I agree with you that $NC$ is not the best way to characterize efficient parallel algorithms.
Indeed, by definition NC also includes lots of problems which are not efficiently parallelizable. A common example is parallel binary search. The problem arises because parallel binary search has polylogarithmic time complexity even for $p = 1$. Any sequential algorithm requiring at most logarithmic time in the worst case is in $NC$ regardless of its parallel feasibility.
But wait, there is more.
$NC$ algorithms assume parallel machines with a polynomial number of processors to solve in polylogarithmic time moderately sized problems. However, in practice we use moderately sized machines (in terms of processors) to solve large problems. The number of processor tends to be sub polynomial, even sublinear.
Finally, there are problems in $P$ with sublinear parallel time $O(n^\epsilon), 0 < \epsilon < 1$.Therefore, these problems do not belong to $NC$. Now, sublinear functions may have a relevant asymptotic behavior only for impractically large values of $n$, and may be instead much less progressive for practical values of $n$. As an example, $\sqrt n < \lg^3 n$ for $n \leq 0.5 \times 10^9$. It follows that sublinear parallel time algorithms may run faster than $NC$ algorithms.
In one of the answer, it has been observed that "In practice, this means that we can prepare a computer with more memory as the input size grows, which is how we usually use computers in the real world. NC models an analogous situation in parallel computation".
I partially agree with this point of view. We buy a new parallel computer with more memory when an older supercomputer is decommissioned also because DRAM chips are less expensive upon time and to somewhat balance the parallel computer with regard to its main components (processors, memory, interconnect etc).
However, since memory is a finite resource, there has been a lot of research about using it efficiently, without requiring adding more memory to a supercomputer to solve larger instances of a problem. For instance, Sun and Ni proposed the notion of memory-bounded speedup, and Quinn proposed the so-called scalability function that measures how the amount of memory per processor must grow in order to maintain a constant level of efficiency. In general, since parallel overhead increases when the number of processors increases, we maintain efficiency increasing the size of the problem being solved. But the maximum problem size is limited by the amount of main memory (which is linear in $p$). The scalability function uses the isoefficiency function and another function which denotes the amount of memory required to store a problem of size $n$ to determine how the amount of memory per processor must grow in order to maintain a constant level of efficiency. When this function is a constant, the parallel algorithm is perfectly scalable (from the use of memory perspective). While memory is available, it is possible to maintain the same level of efficiency by increasing the problem size. However, since the memory used per processor increases linearly with $p$, at some point this value will reach the memory capacity of the system. Efficiency cannot be maintained when the number of processors increases beyond this point.

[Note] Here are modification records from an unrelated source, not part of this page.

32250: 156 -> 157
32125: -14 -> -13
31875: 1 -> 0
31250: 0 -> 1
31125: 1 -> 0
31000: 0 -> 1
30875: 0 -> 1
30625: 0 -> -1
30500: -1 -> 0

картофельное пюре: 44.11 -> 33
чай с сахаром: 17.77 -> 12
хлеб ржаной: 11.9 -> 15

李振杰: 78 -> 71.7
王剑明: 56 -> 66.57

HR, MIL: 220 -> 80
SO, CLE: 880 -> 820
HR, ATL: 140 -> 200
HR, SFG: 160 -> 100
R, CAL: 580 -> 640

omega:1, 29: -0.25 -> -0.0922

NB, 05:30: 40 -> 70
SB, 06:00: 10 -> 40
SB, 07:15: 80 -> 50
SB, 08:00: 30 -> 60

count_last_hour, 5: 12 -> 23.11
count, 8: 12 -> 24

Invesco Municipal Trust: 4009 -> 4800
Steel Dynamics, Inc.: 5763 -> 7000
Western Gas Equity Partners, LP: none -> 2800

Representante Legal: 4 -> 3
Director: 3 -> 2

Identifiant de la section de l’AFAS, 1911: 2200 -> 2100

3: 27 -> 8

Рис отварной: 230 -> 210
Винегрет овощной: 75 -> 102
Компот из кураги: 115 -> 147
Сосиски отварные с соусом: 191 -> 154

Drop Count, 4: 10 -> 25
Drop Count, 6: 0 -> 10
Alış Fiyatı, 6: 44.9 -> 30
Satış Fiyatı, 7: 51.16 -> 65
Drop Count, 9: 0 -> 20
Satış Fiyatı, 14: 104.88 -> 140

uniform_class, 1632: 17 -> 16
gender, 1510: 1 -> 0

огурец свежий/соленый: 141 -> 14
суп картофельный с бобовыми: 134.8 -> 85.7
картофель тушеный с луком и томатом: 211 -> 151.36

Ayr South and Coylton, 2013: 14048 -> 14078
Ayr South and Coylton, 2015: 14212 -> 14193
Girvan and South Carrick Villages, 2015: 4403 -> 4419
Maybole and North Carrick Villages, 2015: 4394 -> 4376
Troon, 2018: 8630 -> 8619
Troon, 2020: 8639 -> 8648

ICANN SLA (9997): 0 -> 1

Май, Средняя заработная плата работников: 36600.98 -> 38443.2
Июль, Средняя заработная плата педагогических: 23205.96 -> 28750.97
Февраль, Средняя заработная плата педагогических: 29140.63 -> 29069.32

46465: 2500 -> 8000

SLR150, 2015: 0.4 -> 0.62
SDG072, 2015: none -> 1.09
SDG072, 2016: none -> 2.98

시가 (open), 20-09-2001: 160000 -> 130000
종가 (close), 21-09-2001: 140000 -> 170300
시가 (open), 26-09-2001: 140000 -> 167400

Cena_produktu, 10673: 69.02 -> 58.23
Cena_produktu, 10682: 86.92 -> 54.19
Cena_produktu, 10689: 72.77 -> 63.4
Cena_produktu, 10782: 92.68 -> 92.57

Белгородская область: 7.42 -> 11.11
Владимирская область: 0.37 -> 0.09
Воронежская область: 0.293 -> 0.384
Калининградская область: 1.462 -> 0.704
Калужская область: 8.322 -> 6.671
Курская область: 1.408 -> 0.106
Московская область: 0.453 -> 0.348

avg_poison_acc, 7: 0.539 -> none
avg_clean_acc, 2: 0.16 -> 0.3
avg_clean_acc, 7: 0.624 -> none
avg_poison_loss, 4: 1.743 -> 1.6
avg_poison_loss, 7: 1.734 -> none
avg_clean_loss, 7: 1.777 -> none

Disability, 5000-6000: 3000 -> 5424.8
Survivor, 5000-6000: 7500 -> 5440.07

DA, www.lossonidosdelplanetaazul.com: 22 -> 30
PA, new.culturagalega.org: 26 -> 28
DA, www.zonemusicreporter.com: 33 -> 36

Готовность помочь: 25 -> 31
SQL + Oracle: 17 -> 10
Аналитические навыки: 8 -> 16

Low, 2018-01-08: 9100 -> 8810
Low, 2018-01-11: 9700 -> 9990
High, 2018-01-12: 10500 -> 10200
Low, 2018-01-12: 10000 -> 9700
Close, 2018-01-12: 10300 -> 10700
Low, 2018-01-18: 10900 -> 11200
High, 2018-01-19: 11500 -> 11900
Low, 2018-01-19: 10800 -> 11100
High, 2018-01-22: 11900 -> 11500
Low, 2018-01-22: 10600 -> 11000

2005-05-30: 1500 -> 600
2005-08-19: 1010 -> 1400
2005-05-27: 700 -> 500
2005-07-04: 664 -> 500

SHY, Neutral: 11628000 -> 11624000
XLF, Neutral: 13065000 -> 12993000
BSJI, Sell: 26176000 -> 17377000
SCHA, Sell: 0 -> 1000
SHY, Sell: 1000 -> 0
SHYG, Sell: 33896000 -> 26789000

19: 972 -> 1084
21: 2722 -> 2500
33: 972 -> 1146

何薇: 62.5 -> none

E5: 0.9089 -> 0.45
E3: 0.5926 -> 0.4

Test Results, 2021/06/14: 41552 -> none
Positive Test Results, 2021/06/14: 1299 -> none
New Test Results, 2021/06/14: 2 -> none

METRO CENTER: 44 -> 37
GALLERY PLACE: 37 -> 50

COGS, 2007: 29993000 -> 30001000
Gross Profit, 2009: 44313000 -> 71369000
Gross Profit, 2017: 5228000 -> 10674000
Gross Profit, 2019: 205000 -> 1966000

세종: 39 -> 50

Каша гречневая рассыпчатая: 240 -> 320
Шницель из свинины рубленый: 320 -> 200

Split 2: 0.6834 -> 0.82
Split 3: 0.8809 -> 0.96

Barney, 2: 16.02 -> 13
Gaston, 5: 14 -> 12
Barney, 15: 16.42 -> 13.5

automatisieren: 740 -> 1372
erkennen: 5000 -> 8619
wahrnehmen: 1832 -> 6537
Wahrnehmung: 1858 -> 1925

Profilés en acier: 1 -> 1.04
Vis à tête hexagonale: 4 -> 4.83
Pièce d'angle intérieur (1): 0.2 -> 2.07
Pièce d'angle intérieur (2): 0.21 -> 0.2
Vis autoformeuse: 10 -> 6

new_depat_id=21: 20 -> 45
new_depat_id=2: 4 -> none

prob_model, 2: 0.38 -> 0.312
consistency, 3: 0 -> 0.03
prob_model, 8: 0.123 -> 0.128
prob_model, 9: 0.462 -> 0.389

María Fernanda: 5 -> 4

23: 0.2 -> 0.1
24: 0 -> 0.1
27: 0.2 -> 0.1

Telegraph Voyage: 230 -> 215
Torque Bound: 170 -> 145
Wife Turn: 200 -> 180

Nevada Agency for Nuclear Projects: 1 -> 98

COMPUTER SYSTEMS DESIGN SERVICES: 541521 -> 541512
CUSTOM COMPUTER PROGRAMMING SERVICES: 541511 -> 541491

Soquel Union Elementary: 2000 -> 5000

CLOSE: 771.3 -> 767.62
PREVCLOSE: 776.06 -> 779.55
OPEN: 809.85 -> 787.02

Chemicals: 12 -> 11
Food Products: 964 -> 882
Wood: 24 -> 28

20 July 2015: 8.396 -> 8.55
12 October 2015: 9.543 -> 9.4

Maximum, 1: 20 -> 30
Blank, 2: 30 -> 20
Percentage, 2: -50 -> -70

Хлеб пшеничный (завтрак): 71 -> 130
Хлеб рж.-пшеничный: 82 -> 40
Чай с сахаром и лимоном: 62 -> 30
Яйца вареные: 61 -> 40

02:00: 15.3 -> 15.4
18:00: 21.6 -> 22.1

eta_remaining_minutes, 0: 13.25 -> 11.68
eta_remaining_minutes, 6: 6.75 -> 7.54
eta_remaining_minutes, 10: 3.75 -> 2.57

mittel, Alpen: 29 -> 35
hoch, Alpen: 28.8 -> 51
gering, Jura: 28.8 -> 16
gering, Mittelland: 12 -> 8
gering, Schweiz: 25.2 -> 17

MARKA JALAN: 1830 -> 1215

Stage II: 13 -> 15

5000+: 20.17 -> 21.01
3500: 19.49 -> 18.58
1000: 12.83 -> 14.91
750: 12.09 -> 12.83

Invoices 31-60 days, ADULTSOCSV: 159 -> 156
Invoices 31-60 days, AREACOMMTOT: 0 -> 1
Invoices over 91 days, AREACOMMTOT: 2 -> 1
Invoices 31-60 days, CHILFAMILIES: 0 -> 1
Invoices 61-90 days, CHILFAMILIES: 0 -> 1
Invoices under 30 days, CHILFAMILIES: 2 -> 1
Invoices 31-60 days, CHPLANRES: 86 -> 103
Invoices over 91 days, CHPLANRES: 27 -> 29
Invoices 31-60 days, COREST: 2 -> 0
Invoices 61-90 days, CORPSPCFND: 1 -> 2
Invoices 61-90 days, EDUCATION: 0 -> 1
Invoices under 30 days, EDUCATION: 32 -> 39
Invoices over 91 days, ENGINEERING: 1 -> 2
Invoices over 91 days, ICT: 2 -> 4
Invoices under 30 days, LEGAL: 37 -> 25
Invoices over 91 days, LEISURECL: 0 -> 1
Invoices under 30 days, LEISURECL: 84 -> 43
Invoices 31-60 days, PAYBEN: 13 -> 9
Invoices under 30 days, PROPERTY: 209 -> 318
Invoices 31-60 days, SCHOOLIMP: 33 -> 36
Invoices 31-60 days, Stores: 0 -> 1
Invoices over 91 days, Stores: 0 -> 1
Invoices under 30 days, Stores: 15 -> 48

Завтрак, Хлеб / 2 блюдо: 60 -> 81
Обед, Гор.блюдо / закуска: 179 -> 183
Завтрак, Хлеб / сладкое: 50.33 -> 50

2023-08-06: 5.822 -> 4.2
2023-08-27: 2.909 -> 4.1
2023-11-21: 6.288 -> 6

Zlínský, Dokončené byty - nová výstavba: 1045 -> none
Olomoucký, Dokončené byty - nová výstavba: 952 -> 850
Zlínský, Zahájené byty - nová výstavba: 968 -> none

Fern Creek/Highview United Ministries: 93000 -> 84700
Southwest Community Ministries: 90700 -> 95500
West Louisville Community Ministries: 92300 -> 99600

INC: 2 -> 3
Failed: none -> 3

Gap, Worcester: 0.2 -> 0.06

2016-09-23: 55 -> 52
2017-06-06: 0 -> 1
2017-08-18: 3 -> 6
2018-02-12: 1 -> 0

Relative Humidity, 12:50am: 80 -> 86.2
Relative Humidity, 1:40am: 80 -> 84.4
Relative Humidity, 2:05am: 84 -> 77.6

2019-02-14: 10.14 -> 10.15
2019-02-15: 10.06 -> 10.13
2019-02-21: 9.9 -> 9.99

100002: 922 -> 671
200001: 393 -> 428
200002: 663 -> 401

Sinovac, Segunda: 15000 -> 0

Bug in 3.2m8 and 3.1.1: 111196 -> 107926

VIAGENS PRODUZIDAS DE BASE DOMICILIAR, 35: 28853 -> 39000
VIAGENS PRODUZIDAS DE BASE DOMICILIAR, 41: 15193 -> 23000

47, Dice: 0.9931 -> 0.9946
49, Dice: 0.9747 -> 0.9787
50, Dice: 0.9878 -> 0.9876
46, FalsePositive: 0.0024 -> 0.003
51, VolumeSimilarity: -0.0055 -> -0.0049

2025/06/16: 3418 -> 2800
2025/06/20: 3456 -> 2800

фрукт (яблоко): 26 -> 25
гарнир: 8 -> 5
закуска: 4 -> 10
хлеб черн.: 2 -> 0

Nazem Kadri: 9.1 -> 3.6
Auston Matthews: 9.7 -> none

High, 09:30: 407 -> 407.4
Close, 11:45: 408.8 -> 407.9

Therefore, it is increasingly important to design memory scalable parallel algorithms, since these are practical for large problems.
A final note on scaling down of parallel algorithms. This only make sense if the parallel algorithm we want to scale down is cost-optimal. Scaling down a cost optimal algorithm still produces a fast (if slower than the original) algorithm. But scaling down a non cost-optimal algorithm may lead to a parallel algorithm which is slower than the best sequential run time (consider scaling down an $n^3$ processor constant time sorting algorithm to $n$ processors).
The degree to which cost-optimality is missed impacts upon the range of problem and machine sizes over which an algorithm is useful and is well described in the textbook by Grama, Gupta, Karypis and Kumar.